TASK TO CARRY OUT. Within the listing below, locate all lines containing the word "default". Copy each one.

▬▬▬

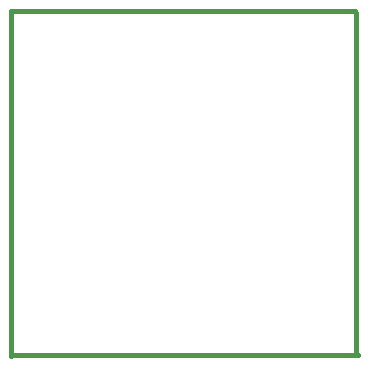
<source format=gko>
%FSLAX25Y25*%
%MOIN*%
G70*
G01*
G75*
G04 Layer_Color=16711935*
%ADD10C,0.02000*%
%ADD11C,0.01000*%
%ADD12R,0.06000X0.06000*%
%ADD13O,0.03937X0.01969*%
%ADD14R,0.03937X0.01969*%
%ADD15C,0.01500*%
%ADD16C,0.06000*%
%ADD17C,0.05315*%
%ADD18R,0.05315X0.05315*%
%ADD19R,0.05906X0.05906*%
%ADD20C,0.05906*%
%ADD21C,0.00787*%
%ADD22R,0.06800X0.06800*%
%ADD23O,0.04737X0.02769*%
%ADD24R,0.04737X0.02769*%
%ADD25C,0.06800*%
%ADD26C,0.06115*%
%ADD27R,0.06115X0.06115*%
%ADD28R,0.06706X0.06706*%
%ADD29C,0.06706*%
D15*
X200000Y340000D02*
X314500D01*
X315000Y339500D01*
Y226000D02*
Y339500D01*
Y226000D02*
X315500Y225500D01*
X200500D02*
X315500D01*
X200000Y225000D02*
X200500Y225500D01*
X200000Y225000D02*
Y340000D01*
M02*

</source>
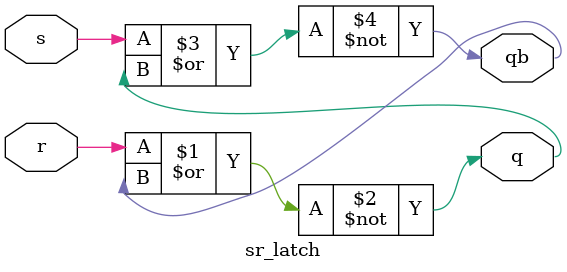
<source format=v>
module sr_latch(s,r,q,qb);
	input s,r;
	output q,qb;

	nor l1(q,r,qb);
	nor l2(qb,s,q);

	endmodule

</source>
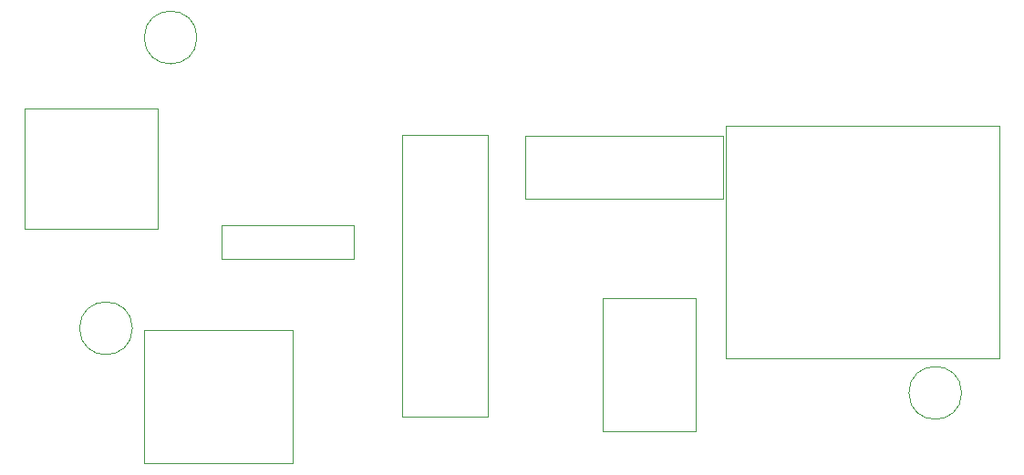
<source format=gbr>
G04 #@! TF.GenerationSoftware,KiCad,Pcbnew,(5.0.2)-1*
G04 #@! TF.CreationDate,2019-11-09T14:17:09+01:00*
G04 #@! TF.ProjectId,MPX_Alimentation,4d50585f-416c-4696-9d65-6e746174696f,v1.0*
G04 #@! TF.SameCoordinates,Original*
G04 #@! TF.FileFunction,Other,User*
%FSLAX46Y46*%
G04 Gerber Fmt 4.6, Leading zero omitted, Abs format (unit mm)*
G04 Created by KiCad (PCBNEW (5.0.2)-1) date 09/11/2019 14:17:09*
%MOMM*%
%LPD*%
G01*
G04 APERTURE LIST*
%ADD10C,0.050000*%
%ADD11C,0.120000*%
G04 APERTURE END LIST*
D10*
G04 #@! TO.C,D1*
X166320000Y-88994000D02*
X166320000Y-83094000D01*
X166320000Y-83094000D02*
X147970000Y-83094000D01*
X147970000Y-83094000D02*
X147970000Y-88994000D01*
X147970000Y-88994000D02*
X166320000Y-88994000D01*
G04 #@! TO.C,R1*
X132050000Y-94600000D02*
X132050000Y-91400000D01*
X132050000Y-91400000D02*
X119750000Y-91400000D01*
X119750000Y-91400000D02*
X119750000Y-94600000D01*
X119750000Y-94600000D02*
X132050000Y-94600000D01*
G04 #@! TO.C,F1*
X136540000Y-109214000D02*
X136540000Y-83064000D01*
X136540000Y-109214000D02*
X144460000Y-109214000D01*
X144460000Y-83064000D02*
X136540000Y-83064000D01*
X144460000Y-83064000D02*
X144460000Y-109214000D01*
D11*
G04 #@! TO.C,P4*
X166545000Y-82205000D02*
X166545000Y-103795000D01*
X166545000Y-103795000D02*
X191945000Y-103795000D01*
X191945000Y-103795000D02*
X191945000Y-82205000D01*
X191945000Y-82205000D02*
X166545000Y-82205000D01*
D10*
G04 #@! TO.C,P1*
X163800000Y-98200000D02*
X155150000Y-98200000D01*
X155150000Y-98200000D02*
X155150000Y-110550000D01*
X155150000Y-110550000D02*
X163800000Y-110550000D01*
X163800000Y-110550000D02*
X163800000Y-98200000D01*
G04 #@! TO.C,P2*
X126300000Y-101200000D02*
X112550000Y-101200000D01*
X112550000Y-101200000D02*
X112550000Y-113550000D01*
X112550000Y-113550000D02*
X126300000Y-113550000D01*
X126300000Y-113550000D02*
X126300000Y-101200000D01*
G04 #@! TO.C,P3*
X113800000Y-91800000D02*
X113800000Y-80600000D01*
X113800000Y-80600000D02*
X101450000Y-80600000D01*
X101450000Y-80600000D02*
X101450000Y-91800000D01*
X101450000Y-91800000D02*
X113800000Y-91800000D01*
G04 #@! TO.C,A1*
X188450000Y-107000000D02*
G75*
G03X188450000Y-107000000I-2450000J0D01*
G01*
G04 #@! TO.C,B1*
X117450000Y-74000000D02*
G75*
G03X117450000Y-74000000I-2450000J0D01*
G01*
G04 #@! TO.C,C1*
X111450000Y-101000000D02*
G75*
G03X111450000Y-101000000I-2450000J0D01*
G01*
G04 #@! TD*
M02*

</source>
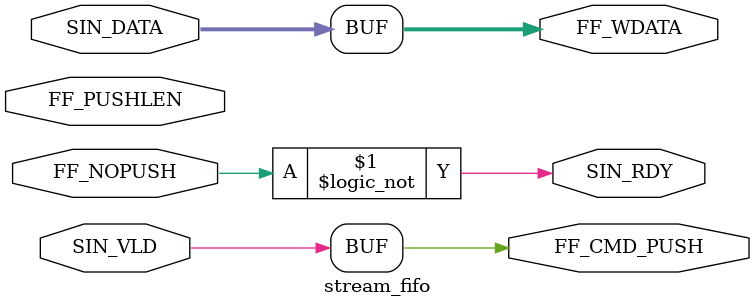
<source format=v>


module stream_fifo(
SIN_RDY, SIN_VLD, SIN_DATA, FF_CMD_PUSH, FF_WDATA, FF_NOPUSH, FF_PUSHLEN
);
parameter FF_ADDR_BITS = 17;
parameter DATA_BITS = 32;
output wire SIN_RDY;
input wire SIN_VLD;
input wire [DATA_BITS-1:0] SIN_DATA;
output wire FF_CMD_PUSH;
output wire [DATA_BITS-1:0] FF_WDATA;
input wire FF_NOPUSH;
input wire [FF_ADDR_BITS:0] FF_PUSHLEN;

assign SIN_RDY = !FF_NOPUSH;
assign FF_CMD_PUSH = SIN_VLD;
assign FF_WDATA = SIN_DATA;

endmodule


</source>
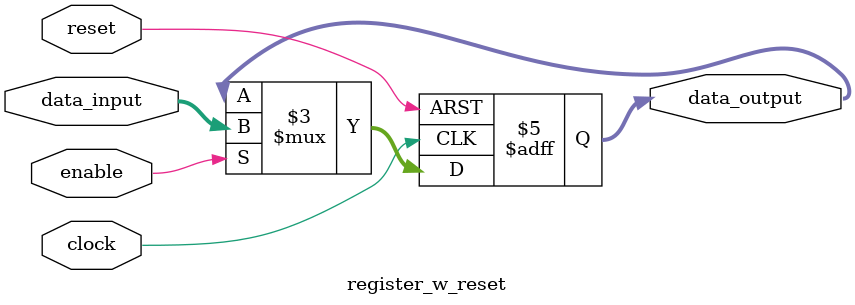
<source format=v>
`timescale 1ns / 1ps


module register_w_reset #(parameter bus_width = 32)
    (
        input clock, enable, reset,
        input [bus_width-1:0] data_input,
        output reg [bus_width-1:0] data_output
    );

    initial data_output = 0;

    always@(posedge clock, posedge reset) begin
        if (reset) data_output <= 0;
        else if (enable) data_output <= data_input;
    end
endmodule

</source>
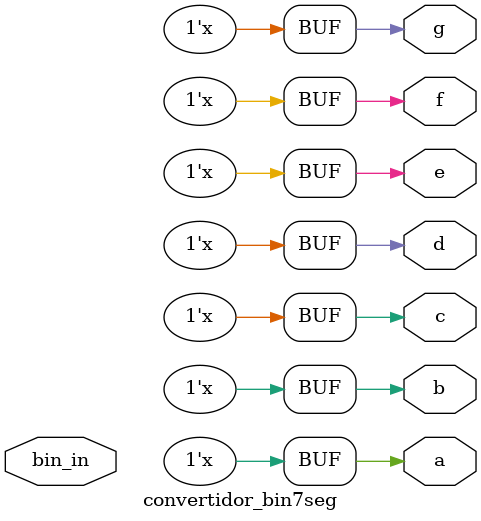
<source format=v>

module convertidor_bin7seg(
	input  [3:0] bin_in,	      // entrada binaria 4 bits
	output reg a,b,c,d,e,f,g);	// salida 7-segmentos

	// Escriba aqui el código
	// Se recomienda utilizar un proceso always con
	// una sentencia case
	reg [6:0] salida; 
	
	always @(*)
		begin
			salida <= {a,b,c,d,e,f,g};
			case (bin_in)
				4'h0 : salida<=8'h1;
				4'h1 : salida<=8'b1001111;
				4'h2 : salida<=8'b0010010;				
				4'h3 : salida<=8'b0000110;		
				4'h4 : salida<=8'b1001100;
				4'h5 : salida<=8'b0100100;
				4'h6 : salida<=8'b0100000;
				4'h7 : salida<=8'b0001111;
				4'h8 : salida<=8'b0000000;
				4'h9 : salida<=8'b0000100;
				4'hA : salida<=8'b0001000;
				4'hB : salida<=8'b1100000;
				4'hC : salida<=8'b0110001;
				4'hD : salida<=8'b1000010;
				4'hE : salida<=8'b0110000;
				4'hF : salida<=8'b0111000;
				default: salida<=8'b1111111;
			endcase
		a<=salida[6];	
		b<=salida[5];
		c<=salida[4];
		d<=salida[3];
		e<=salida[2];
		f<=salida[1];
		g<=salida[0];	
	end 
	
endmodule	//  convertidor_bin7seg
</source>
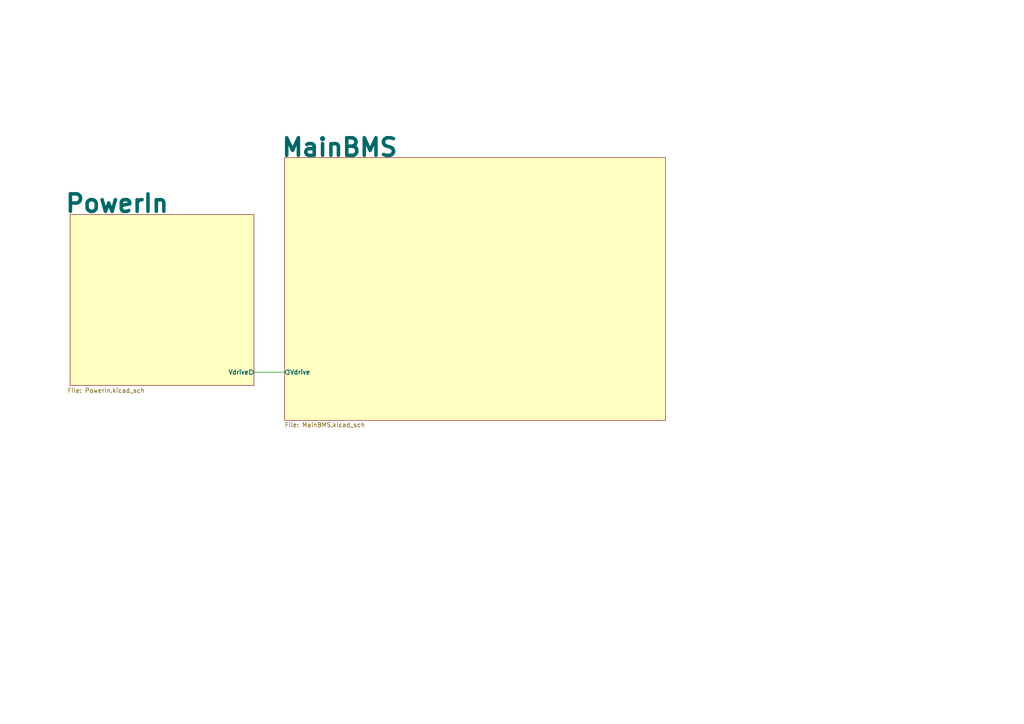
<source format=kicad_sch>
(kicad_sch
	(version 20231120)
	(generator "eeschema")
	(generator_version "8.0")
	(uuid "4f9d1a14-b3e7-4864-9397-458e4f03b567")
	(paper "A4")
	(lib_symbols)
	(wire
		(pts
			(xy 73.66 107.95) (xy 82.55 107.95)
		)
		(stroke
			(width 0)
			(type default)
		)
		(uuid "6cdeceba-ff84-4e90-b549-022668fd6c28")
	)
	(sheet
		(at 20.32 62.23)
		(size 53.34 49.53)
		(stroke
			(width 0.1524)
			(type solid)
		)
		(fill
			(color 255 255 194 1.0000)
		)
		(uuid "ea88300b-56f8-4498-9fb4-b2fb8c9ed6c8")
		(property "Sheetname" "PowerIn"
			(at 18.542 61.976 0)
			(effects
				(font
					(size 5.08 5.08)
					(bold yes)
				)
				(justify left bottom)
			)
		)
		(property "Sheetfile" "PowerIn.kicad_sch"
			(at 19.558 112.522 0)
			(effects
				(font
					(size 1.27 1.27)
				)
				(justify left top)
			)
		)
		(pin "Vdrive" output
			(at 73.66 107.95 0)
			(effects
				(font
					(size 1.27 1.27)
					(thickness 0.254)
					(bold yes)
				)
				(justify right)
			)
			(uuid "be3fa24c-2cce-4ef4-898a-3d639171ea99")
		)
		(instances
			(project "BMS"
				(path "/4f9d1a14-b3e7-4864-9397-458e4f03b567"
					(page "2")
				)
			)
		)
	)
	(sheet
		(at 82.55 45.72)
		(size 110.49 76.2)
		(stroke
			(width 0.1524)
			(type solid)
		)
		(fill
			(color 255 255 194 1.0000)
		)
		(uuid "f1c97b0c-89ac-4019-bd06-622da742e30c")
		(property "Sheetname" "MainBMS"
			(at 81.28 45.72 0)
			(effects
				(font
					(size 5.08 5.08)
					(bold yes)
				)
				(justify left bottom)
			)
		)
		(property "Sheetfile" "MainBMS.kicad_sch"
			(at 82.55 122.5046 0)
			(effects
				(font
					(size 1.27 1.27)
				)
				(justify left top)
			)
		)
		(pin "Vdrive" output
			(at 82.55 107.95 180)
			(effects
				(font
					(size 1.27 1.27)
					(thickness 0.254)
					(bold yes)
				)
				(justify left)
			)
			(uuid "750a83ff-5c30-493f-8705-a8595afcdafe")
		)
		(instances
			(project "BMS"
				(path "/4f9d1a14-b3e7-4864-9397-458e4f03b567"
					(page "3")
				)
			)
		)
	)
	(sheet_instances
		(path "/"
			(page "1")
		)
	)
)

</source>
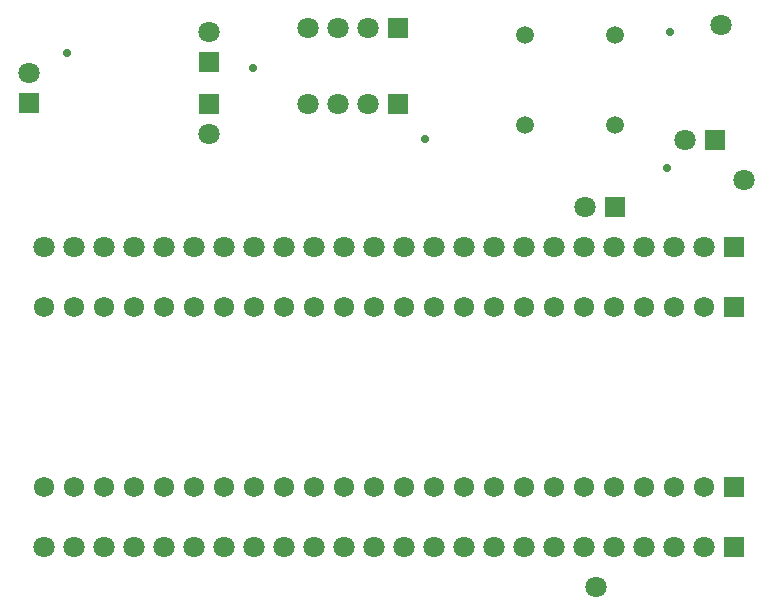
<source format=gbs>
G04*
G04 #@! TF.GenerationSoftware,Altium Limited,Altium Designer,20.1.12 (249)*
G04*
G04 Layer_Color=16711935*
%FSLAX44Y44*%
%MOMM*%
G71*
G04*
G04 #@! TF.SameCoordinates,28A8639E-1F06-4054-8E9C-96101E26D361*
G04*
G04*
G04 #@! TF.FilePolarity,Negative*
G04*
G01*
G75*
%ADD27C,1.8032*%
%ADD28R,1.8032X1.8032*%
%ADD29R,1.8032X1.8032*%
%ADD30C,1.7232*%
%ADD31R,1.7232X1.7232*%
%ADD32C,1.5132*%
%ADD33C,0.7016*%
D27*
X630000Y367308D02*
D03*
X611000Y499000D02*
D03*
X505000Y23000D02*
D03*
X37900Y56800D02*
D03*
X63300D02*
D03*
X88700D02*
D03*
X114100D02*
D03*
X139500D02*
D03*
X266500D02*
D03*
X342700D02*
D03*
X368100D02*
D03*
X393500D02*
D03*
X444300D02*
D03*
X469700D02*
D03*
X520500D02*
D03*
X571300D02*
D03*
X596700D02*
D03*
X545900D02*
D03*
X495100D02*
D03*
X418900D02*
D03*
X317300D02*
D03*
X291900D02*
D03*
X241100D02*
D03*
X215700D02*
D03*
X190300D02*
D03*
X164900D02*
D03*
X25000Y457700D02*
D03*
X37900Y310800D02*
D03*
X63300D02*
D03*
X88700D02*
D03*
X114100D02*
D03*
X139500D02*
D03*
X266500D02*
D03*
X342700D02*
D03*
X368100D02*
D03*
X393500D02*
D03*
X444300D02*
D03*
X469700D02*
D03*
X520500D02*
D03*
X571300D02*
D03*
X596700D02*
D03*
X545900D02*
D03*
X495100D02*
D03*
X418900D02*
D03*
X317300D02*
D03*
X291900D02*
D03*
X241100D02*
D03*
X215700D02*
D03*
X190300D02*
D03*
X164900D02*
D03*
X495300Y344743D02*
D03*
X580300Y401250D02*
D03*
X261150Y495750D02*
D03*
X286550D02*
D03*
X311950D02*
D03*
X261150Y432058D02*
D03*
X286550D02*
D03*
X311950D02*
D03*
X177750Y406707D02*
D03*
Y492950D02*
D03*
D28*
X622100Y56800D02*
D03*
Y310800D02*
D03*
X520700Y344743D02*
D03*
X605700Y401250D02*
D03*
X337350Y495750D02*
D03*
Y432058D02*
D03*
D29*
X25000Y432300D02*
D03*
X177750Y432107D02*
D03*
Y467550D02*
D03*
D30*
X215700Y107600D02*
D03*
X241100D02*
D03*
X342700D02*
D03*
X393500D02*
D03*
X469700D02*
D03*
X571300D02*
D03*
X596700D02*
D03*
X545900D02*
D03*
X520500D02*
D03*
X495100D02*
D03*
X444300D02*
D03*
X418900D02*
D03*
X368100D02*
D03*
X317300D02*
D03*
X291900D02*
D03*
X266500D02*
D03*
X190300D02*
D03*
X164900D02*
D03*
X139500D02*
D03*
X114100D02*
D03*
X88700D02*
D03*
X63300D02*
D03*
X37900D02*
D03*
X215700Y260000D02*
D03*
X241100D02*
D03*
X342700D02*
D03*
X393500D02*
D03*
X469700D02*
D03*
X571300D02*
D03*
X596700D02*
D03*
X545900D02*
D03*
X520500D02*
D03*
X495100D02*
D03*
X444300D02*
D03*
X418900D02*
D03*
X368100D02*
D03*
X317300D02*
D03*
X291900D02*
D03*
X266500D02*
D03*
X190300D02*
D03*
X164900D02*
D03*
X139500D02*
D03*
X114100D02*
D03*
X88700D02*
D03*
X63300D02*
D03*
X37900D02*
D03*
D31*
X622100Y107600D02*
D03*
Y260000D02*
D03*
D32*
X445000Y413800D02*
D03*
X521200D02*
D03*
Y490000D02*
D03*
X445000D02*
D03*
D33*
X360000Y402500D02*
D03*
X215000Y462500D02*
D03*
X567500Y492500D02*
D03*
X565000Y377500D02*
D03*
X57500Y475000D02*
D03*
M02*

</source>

▬▬▬

EXERCISE RESPONSE.
				default: salida<=8'b1111111;
			(type default)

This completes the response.